When a pitcher like Corbin jumps out early with career-year numbers, it is usually the result of one or two things: an aberration caused by a small sample size of starts or a fundamental change in approach. For Corbin, it is the latter. The left-hander is throwing his four-seam fastball significantly less, his sinker slightly more, and he has phased out his change-up in favor of his curveball. He is also featuring his slider as his primary pitch.
Corbin’s slider has always been effective: From 2015 to 2017 it held opposing batters to a .157 average against with a 63 percent strikeout rate, and both right-handed hitters (.169, 65 percent strikeout rate) and lefties (.198, 63 percent) struggled with the pitch. This year, however, Corbin is using the slider much more frequently when he is ahead in the count, especially to left-handed batters.
The increased activity to left-handed batters is likely the result of significant change to the pitch. This year Corbin’s slider is slower with more spin and breaks away from left-handed batters at a more acute angle (6.3 degrees) than it did in either of the past two seasons (7.3 in 2015 and 7.9 in 2016), resulting in more swings and misses. That might not sound like much but consider over the past three seasons left-handed batters have a .554 OPS against sliders from left-handed pitchers whose break angle is 7.3 degrees or higher. That drops to an OPS against of .328 when it is 6.5 degrees or lower, roughly the production you would expect from a pitcher at the plate.
He slowed his slider down so much against the Giants it looked like a 69 mph curveball to Hunter Pence, who lost his bat trying to swing at the pitch.

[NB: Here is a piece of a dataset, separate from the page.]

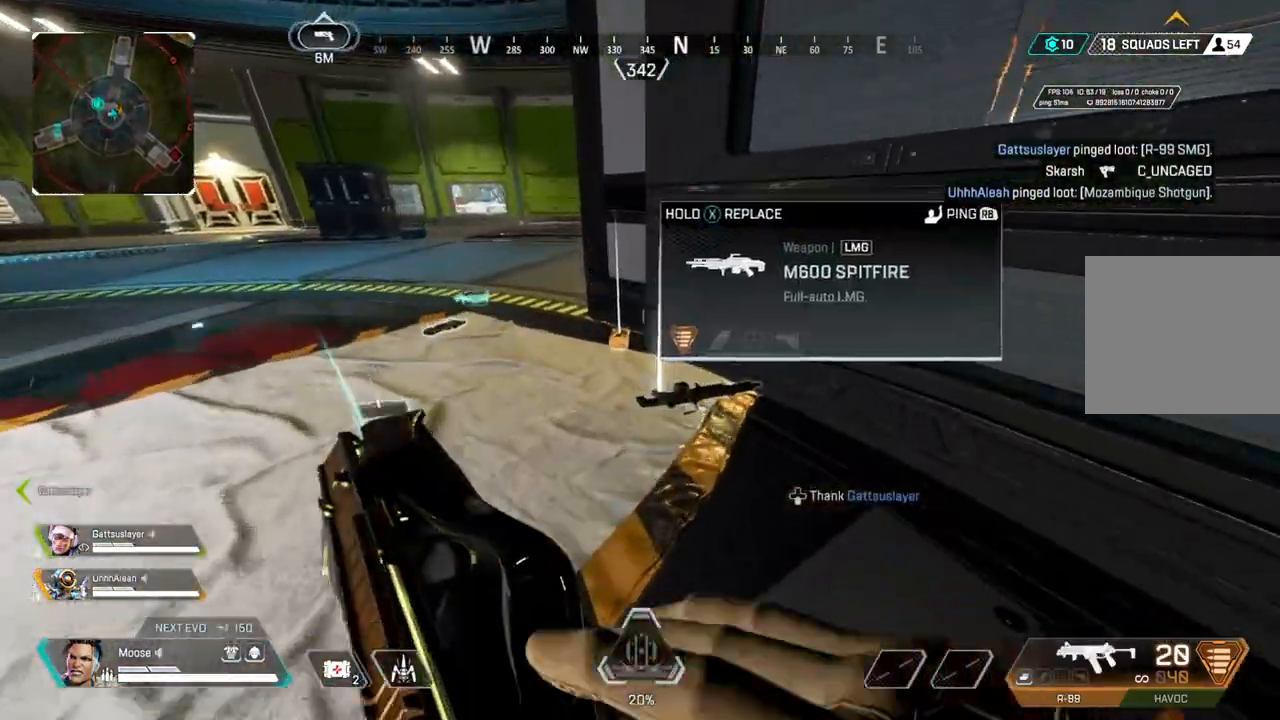
{"buttons": [], "left_stick": "up", "right_stick": "center", "events": [[83, "SQUARE", "down"], [150, "SQUARE", "up"], [283, "right_stick", "left"], [467, "right_stick", "center"]]}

“I’ve never done that,” Corbin told Bob McManaman of the Arizona Republic. “I’m not sure where that came from. But just throwing that slower breaking ball, the harder one, and just locating my two-seamer has been huge. So is pitching inside when I need to. Just repeating my delivery helped, too.”
It’s early, but Corbin’s performance doesn’t look like a fluke. His expected results — such as batting average against, slugging against and weighted on-base average against, which accounts for how a player reached base instead of simply considering whether a player reached base — are all in line with what you would expect based on each batter’s exit velocity and launch angle, as is his 1.65 ERA once you adjust for league average results on balls in play and league average timing, also known as Fielding Independent Pitching, or FIP (1.90).
The projections believe he will fall off this torrid start, regressing back to what we’ve seen in the past … but that’s the way projections work, relying on what we’ve seen so far. If this keeps up, Corbin could be a surprising, but clear Cy Young favorite for 2018.